● TASK STATEMENT:
Pick every line with "down" from the material below.

==== EXERCISE INPUT

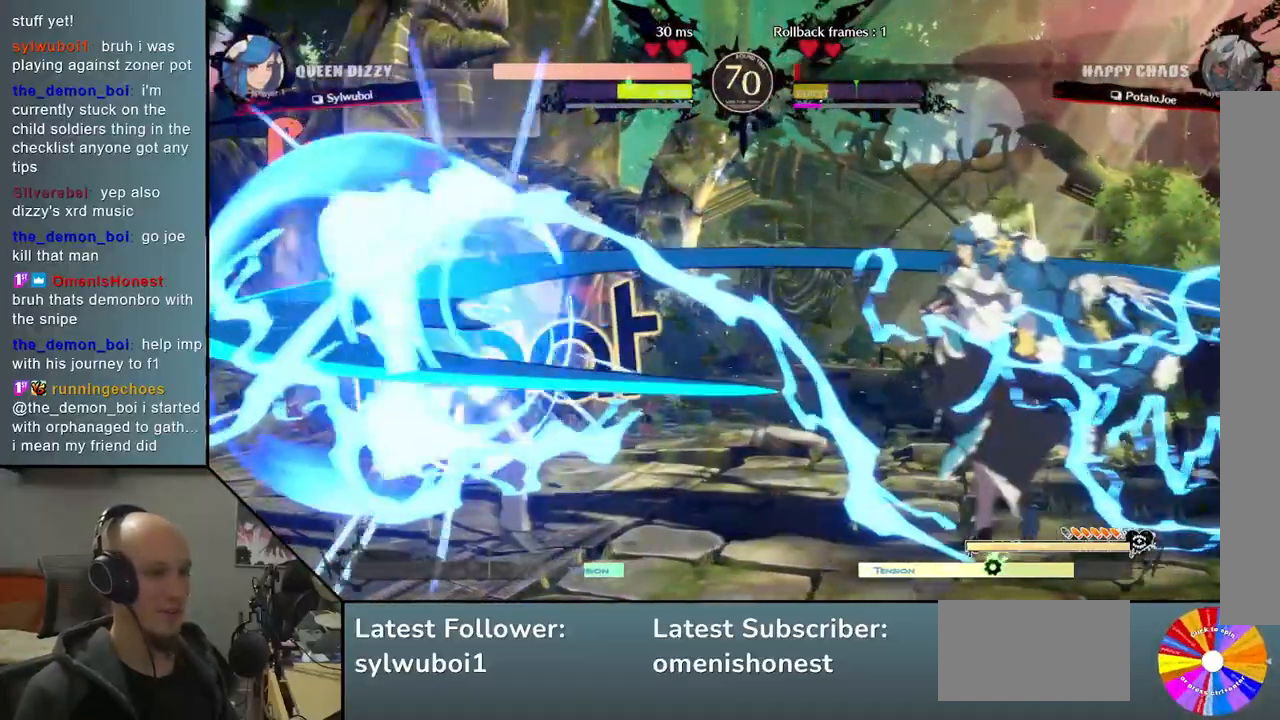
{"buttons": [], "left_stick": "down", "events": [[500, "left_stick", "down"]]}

========
==== EXERCISE INPUT

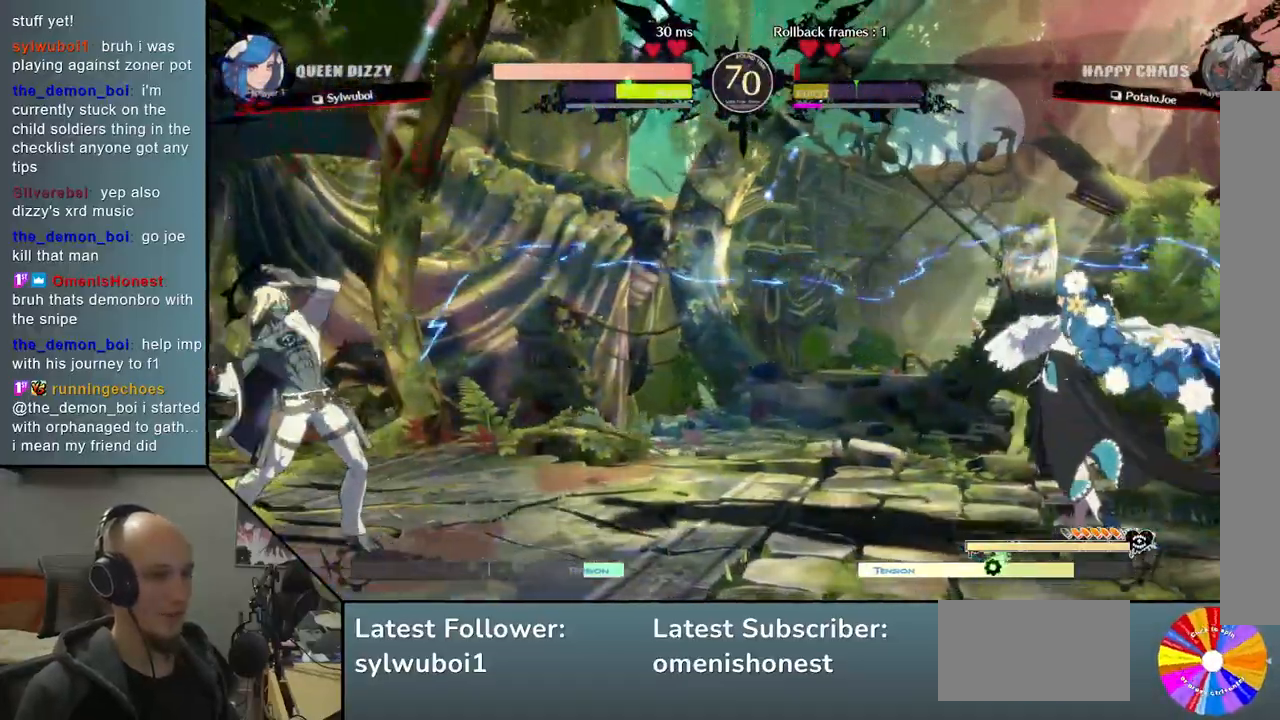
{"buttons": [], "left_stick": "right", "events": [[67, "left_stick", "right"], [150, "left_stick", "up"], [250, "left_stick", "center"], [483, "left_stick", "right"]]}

========
==== EXERCISE INPUT

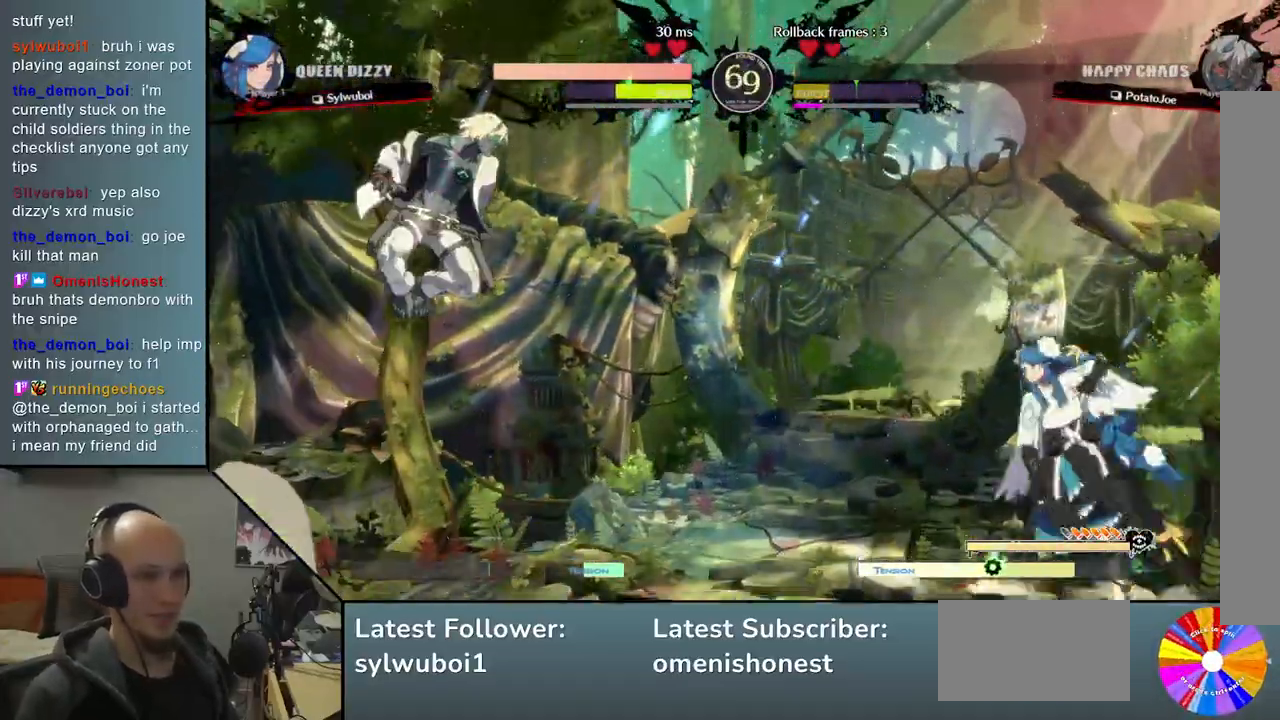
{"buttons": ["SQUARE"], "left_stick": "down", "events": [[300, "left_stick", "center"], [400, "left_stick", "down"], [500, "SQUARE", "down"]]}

========

● EXERCISE OUTPUT:
{"buttons": [], "left_stick": "down", "events": [[500, "left_stick", "down"]]}
{"buttons": ["SQUARE"], "left_stick": "down", "events": [[300, "left_stick", "center"], [400, "left_stick", "down"], [500, "SQUARE", "down"]]}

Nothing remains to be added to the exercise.